1. Pricing shock &cost increase
The price jump is a major pain point.
“$9 vs $12 for output.” – swe_dima
“3× price increase of the last Flash model ($3 → $9 per 1M output).” – bakugo
“Gemini 3.5 Flash: $0.75 input / $4.50 output per 1 M tokens, with output price explicitly ‘including thinking tokens’.” – GodelNumbering
2. Confusing model naming & tier structure
Users are frustrated by the new naming conventions (Flash‑Lite, Flash, Pro, etc.).
“Flash‑Lite is a different product from Flash, which is more expensive. They couldn’t be more confusing with their naming.” – naman
“Gemini 3.5 Flash is priced like a Pro model while still being called ‘Flash’.” – Alfon
3. Performance vs. benchmark claims
There is debate over how the new model stacks up against rivals.

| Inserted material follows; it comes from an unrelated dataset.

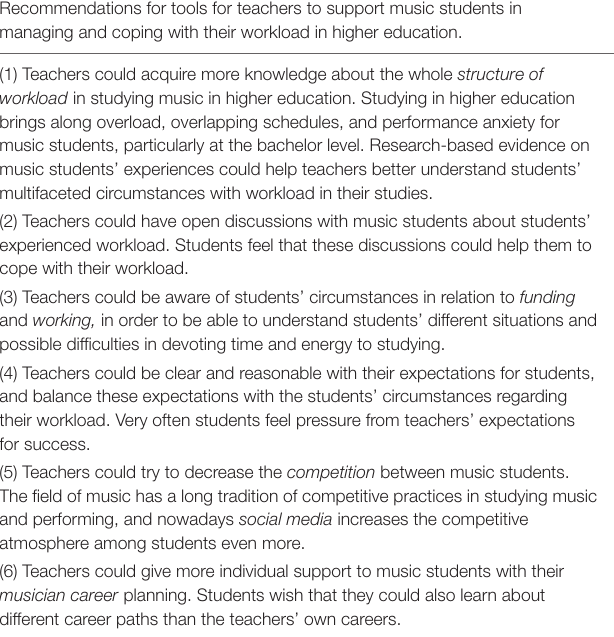
TABLE 3 | Structure of music students’ workload and tools for teachers. Recommendations for tools for teachers to support music students in managing and coping with their workload in higher education.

“Arena.ai: Gemini 3.5 Flash shifts the Pareto frontier in Text. 8 models from Google dominate the price‑performance curve.” – Arena.ai (tweet)
“Gemini 3.5 Flash uses ~7,500 tokens for a complex SVG task while 3.1 Pro uses ~28 k tokens, yet only the latter animates correctly.” – sxx
4. UI / access reliability problems
The Gemini web UI, Antigravity quota, and CLI are frequently cited as flaky.
“In our experience, caching is not very reliable with Google. We always get random cache misses that don’t happen with other providers.” – henryah
“Google’s AI Studio is shockingly bad – sessions refresh, disappear, and error out indefinitely.” – veselin
5. Hallucinations & search reliability
Many note that the models still fabricate links and citations.
“People complain about them incessantly, but I can almost never get people to actually post receipts.” – WarmWash > “Gemini will confidently give me wrong or outdated information unless forced to search, and even then it often hallucinates the source.” – krupan
These five themes capture the dominant concerns across the discussion.